Maßnahme: Darüber hinaus wird die Kommission vor Ende 2017 eine offene Aufforderung für Pilotprojekte veröffentlichen. Diese wird sich an Behörden richten, die mindestens ein grenzspezifisches rechtliches oder verwaltungstechnisches Problem angehen möchten. Die Projekte könnten beispielsweise auf die Verbesserung der Kompatibilität der Verwaltungssysteme, die Erleichterung der Arbeitskräftemobilität durch verbesserte Möglichkeiten für eine Anerkennung der Qualifikationen oder die Gewährleistung einheitlicher Rechtsstandards abzielen. Anhand dieser Projekte werden dann innovative Lösungsansätze für grenzbezogene Probleme ausgelotet. Die Projektergebnisse werden zusammengetragen, großflächig verbreitet und zur Sensibilisierung und zum Kapazitätsaufbau bei wichtigen Beteiligten herangezogen. Die Aufforderung wird allen öffentlichen Stellen offenstehen, die sich bei der Lösung grenzbezogener Probleme im ihrem Kompetenzbereich einbringen möchten. Bis zu 20 Pilotprojekte werden aufgrund ihres hohen Demonstrationswerts und Grads der Reproduzierbarkeit ausgewählt.
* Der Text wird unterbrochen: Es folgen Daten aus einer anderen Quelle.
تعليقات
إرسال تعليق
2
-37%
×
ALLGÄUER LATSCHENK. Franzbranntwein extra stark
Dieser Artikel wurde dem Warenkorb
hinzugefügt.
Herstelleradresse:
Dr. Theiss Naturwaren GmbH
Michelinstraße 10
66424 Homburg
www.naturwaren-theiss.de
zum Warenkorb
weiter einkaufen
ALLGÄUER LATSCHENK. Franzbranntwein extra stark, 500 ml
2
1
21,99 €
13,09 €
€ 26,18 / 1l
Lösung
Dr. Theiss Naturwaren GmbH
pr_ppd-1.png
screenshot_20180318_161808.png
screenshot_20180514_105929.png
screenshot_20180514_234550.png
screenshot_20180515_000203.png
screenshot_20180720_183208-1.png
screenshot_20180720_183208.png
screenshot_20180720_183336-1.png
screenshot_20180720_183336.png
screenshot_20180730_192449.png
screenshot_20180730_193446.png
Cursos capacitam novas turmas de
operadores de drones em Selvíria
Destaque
3.2. Verbesserung des Legislativverfahrens

Die ermittelten grenzbezogenen Schwierigkeiten rühren zu einem erheblichen Teil daher, dass in den nationalen Rechts- und Verwaltungssystemen verschiedene Regelungen nebeneinander gelten. Selbst wenn es einen europäischen Rechtsrahmen gibt, verfügen die Mitgliedstaaten über ein gewisses Maß an Flexibilität und Ermessensspielraum bei der Umsetzung dieser Rechtsvorschriften in ihre nationalen Systeme. Oftmals werden bestimmte, in den EU-Rechtsvorschriften festgelegte Standardvorgaben recht unterschiedlich in den Mitgliedstaaten gehandhabt. Wenn also zwei verschiedene Systeme an einer Binnengrenze zusammentreffen, kann dies zu Schwierigkeiten - oder gar rechtlicher Unsicherheit - und zusätzlichen Kosten führen.
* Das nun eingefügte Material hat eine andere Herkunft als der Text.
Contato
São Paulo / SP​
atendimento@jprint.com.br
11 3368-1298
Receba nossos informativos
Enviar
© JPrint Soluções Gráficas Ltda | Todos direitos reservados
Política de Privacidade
Beispiel: Die Richtlinie 2014/24/EU des Europäischen Parlaments und des Rates vom 26. Februar 2014 über die öffentliche Auftragsvergabe sieht in 19 Fällen Mindeststandards vor, z.B. bei der Festlegung bestimmter Fristen. Somit besteht 19 Mal die Möglichkeit, dass sich die grenzübergreifende öffentliche Auftragsvergabe als besonders schwierig erweist, da manche Mitgliedstaaten längere Fristen vorgeben als andere.

Die Kommission schlug in ihrem Paket "Bessere Rechtsetzung"16 aus dem Jahr 2015 Maßnahmen vor, die gewährleisten sollten, dass territorialen Aspekten in politischen Optionen Rechnung getragen wird. Dies geschieht hauptsächlich durch Durchführung belastbarer Folgenabschätzungen der Rechtsvorschriften, die territoriale Elemente beinhalten.

Bewährtes Verfahren: Eine unabhängige Stelle (Institute for Transnational and Euregional cross border cooperation and mobility der Universität Maastricht) bewertet in Folgenabschätzungen die grenzübergreifenden Auswirkungen künftiger nationaler und EU-Rechtsvorschriften; Grundlage hierfür ist ein Arbeitsprogramm, das zusammen mit nationalen, regionalen und lokalen Interessensträgern entlang der Grenze zwischen den Niederlanden und Deutschland bzw. Belgien ausgearbeitet wurde.17

Maßnahme: Die Kommission wird bei Bedarf weitere Anstrengungen unternehmen, um grenzbezogene Auswirkungen mit den bestehenden Methoden und Hilfsmitteln zu ermitteln. Über die Anlaufstelle "Grenze" und das oben erläuterte Expertennetz möchte die Kommission die Interessenträger in diesem Prozess mehr einbinden.

Maßnahme: Um die Mitgliedstaaten bei den notwendigen Koordinierungsbestrebungen während der nationalen Umsetzungsphase zu unterstützen, wird die Anlaufstelle "Grenze" mit Fachwissen und Ratschlägen zu regionalen grenzbezogenen Aspekten zur Seite stehen. Grundlage hierfür sind u.a. die Ergebnisse der oben genannten Pilotprojekte und bereits erprobte bewährte Verfahren.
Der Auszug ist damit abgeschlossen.